With the J1 visa applications having opened on the 17th of November, students across many campuses in Ireland are signing up to spend a summer abroad next year.
Ireland had the fifth highest number of J1 visas with 10,000 students who travelled stateside last summer.
These figures are up by 20 per cent from last year with 8,000 students having completed their J1 in 2015.
According to State Department data, Ireland consistently receives the fifth highest number of J1 visas, just behind large countries like Germany and Brazil. Per capita, however, Ireland comes out on top by far.
“The numbers (for Ireland) are high and will continue to be high,” said Keri Lowry, the State Department’s deputy assistant secretary for private exchanges.
Out of the 14 J1 programmes offered, the most popular is Summer Work Travel (SWT). The 2017 SWT programme costs on average around €499 to cover recruitment assistance, vetting employers, scheduling embassy interviews and processing all of the applicants paperwork. This doesn’t include flights, travel insurance or living costs stateside.

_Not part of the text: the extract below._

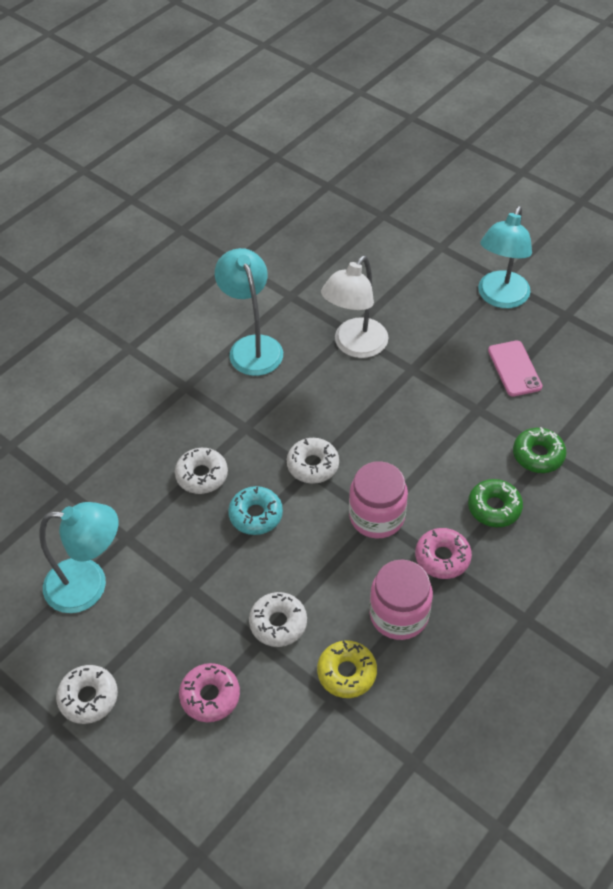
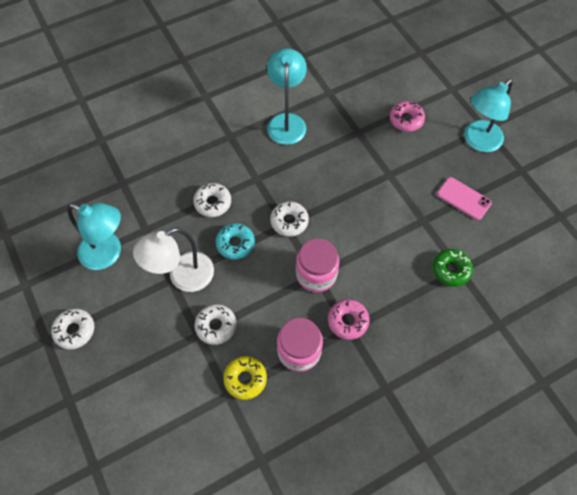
camera: 20 degrees right, 10 degrees up
pink donut [179,663,240,722] -> pink donut moved to [390,101,425,132]
white lamp [321,256,388,358] -> white lamp moved to [133,227,214,292]
green donut [468,479,523,527] -> none
pink phone [488,341,542,397] -> pink phone turned 60 degrees counterclockwise [437,177,492,220]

Changes were made to the J1 application last year where students now have to source a job before they can travel to the US. In the past students had a period of three weeks when arriving in America to find a job.
USIT recently held an information talk in DCU last Thursday in the Henry Grattan building outside Bank Of Ireland where they addressed some of the questions and concerns that students had about applying for the scheme.
Camp USA Promotion and Sales Executive at USIT Ireland, Samia Jalal, described how many applicants had been contacting them worried that the J1 scheme would be changed or put on hiatus now that Donald Trump has been elected as president.
“Trump isn’t actually in power yet and everything is already sorted for this summer. People are contacting us asking if things are effected but they’re not.”